Detectives aren't ruling out a connection between the fire and the deaths of six horses, including two miniature horses, that drew a sheriff's deputy and county animal control officers to the property on Monday.
"That's why the fire is a little suspicious. We believe there may be some mental health issues involved," Bensley said.
Grand Traverse Rural Fire Department Chief Theo Weber said firefighters from three different departments arrived to the fire at 3:40 p.m. He said the single-story ranch house had extensive damage and firefighters finally extinguished the fire after five hours.
"I would estimate it was probably a total loss," Weber said.
Michigan Secretary of State records show Kathy Jacobs, 57, lived at the property. Jill Fritz, director of Michigan's Humane Society branch, said she received a tip Sunday from someone who suspected animal hoarding on the property and named Jacobs as the resident.

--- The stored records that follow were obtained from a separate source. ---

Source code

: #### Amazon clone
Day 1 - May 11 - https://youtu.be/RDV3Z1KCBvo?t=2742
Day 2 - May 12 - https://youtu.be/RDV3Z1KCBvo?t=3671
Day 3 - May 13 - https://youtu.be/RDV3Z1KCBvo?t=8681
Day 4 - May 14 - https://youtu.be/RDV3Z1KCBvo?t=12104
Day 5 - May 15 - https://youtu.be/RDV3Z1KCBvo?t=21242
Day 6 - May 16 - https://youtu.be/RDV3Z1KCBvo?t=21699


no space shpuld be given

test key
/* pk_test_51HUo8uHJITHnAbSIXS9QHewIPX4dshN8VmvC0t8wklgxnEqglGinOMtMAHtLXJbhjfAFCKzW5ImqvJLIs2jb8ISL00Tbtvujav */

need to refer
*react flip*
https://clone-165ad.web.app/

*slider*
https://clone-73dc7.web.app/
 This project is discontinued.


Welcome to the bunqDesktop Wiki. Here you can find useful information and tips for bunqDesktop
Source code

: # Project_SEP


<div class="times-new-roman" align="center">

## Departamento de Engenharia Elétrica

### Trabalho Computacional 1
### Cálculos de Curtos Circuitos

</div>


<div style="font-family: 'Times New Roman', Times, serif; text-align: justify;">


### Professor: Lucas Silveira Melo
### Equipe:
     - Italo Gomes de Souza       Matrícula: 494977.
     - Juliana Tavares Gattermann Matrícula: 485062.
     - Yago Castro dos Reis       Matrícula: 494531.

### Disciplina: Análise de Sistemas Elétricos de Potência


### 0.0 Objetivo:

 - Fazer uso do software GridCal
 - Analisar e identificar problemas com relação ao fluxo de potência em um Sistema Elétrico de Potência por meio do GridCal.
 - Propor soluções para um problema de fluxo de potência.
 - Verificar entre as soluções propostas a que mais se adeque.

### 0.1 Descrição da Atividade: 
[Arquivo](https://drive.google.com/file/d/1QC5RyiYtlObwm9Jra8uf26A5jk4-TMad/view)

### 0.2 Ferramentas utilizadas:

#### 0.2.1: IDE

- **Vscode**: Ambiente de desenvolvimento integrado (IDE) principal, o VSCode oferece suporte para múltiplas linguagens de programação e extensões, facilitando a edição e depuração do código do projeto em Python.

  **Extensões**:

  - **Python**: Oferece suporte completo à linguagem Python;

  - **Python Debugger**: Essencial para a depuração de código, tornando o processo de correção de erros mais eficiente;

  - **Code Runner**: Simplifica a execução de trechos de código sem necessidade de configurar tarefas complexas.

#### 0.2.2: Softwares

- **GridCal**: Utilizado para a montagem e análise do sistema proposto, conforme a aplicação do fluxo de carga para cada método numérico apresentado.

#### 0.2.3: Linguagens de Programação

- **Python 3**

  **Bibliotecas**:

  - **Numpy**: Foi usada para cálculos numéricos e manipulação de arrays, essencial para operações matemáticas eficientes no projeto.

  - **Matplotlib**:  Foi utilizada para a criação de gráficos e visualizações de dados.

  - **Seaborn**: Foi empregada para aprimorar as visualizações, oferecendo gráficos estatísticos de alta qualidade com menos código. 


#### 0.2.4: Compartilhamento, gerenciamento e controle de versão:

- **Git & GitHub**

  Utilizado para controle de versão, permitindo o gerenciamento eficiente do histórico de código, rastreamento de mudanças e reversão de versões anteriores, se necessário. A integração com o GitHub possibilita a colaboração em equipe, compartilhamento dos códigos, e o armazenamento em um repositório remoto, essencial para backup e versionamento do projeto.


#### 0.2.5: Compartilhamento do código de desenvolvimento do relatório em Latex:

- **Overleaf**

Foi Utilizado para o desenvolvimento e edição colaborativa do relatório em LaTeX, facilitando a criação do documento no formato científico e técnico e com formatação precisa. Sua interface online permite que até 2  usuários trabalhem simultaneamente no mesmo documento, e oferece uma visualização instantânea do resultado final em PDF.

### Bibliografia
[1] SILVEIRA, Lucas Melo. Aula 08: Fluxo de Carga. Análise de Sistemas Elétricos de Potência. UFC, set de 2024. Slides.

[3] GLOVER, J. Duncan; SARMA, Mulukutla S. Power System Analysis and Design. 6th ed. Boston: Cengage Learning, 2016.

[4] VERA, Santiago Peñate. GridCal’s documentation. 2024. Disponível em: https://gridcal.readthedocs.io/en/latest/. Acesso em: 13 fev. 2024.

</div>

“He indicated he knew of this situation where animals were, possibly dead animals, on this farm and recommended I call authorities,” Fritz said.
Miniature horses are harder to neglect than full-sized horses, animal experts said.
“They’re very low maintenance and they get by on a very small amount of hay and feed,” said Nancy Hubbard, Horse North Rescue and Placement's secretary and treasurer. “If they’re starving to death, they’re just giving them nothing.”
Tom Buss, the county's director of environmental health, said animal control officers went to the property to investigate a report of potential animal neglect or abuse. Bensley said county animal control officials are working with the state department of agriculture to ascertain why the horses died.
"We don't know a definitive cause of death," Bensley said.